Near the end of his life, Geronimo, along with five other “wild Indians,” rode on horseback in the Inaugural Parade of President Theodore Roosevelt. Although the Roosevelt Administration wished to show Americans that all Indian rebellions had been put down, Geronimo saw it as an excellent chance to appeal for his and his people’s freedom. After the parade, in 1905, he wrote to the President. “Great Father, my hands are tied as with rope. I will tell my people to obey no chief but the Great White Chief. I pray you to cut the ropes and make me free. Let my die in my own country an old man who has been punished enough, and is free.”
He was returned to Fort Sill, Oklahoma, a prisoner of war of the United States, his request denied. He later wrote, “It is my land, my home, my father’s land to which I now ask to be allowed to return. I want to spend my last days there and be buried among those mountains. If this could be, I might die in peace.” On February 17, 1909, he died from pneumonia in an Apache hospital at Fort Sill. He had falling from his horse (he probably he drunk too much ‘fire water’ in the nearby town of Lawton) and had lain all night unattended in a cold puddle of water beside the road before he was found the next day.

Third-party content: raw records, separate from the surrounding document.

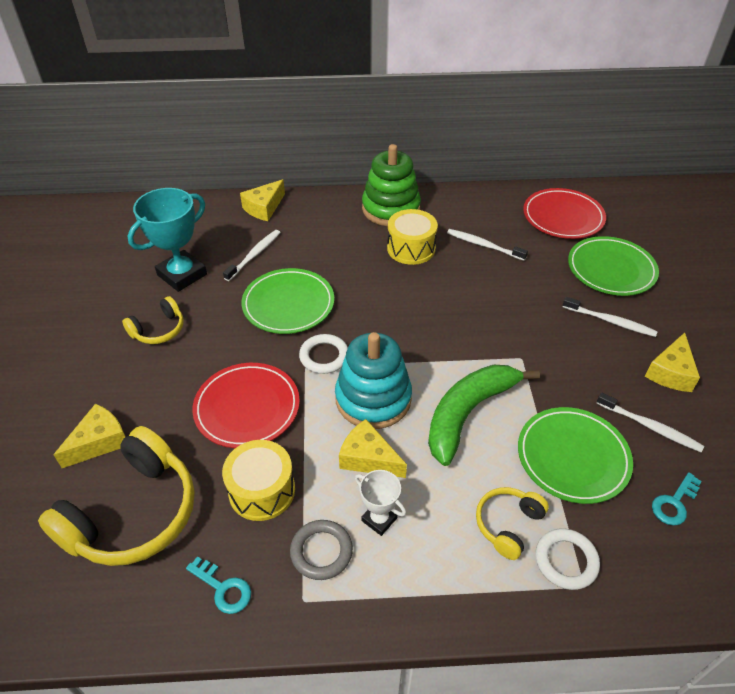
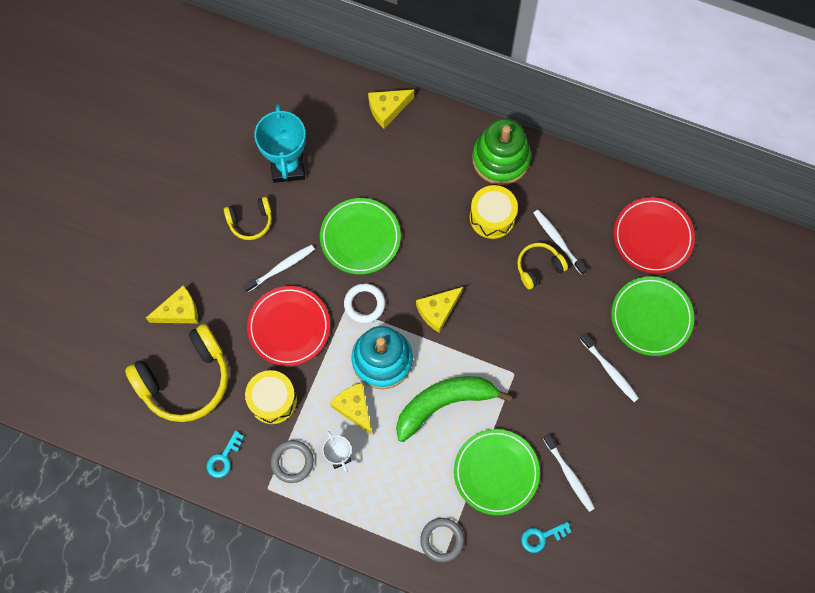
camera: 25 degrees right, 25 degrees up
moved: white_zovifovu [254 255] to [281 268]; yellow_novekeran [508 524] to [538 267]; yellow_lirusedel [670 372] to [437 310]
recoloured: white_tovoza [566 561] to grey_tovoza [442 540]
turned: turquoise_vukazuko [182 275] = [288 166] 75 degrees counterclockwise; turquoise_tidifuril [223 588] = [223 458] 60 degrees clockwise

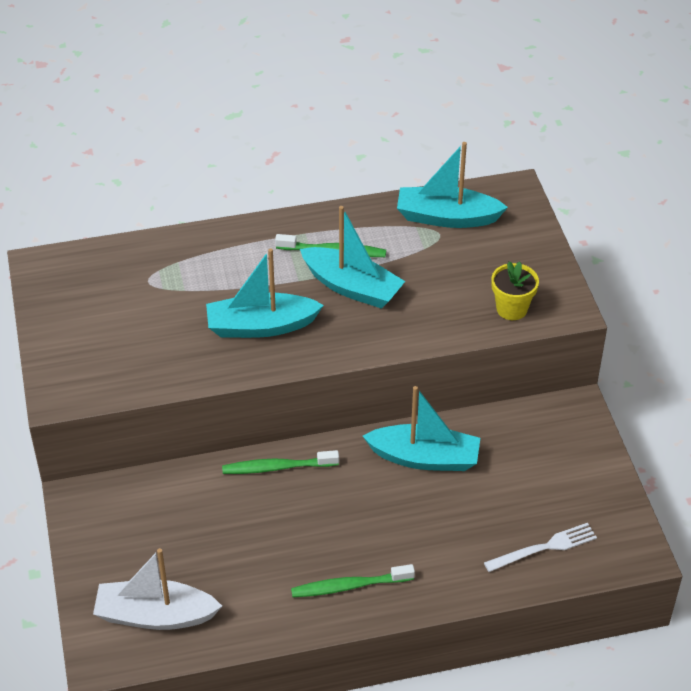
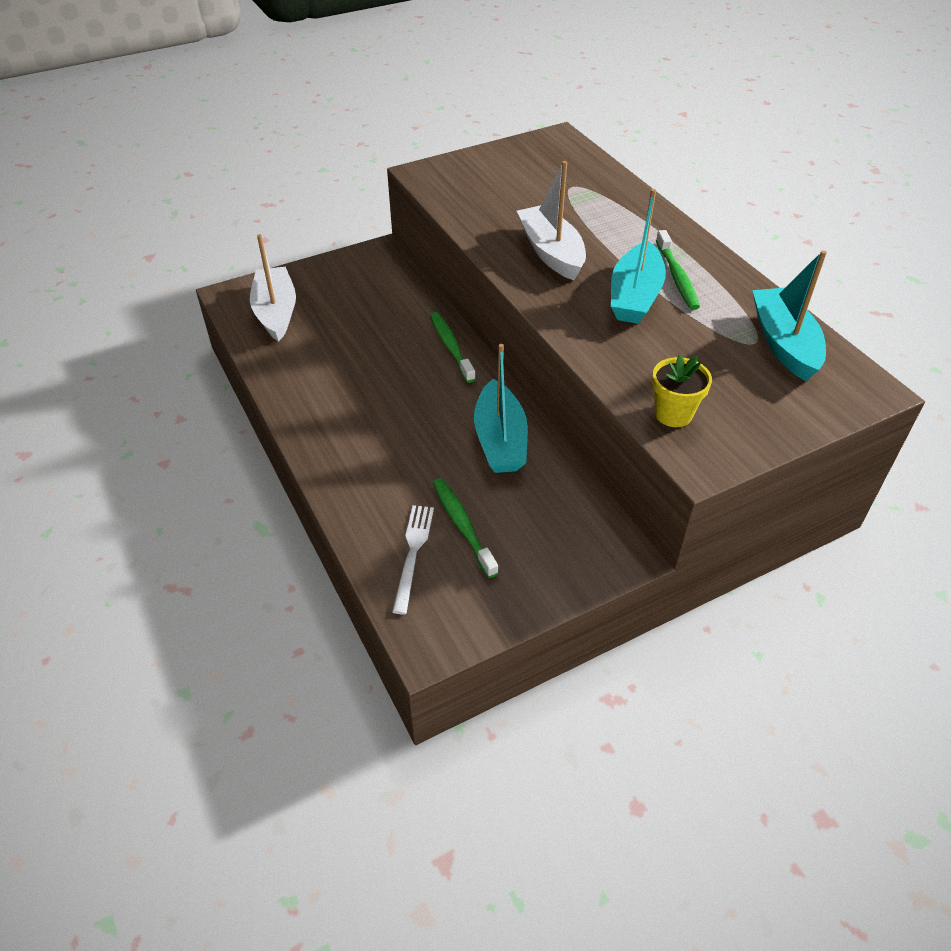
camera: 75 degrees right, 0 degrees up
moved: green_zovifovu [349 586] to [462 526]
recoloured: turquoise_poposen [261 326] to white_poposen [551 252]
turned: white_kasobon [544 548] = [413 553] 135 degrees counterclockwise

To the American World War II paratroopers who yelled “Geronimo!” when they jumped from the plane, his name represented fearlessness. To me, the word “Geronimo” also represents a legacy of hubris and a tragic lack of respect on the part of those who hold political and economic power for the wishes of a minority people. Yes, very many of us like the convenience that instant communication cellular technology offers. But what about those who want to live “free” from this technology and its cell tower radiation? Do they have a say?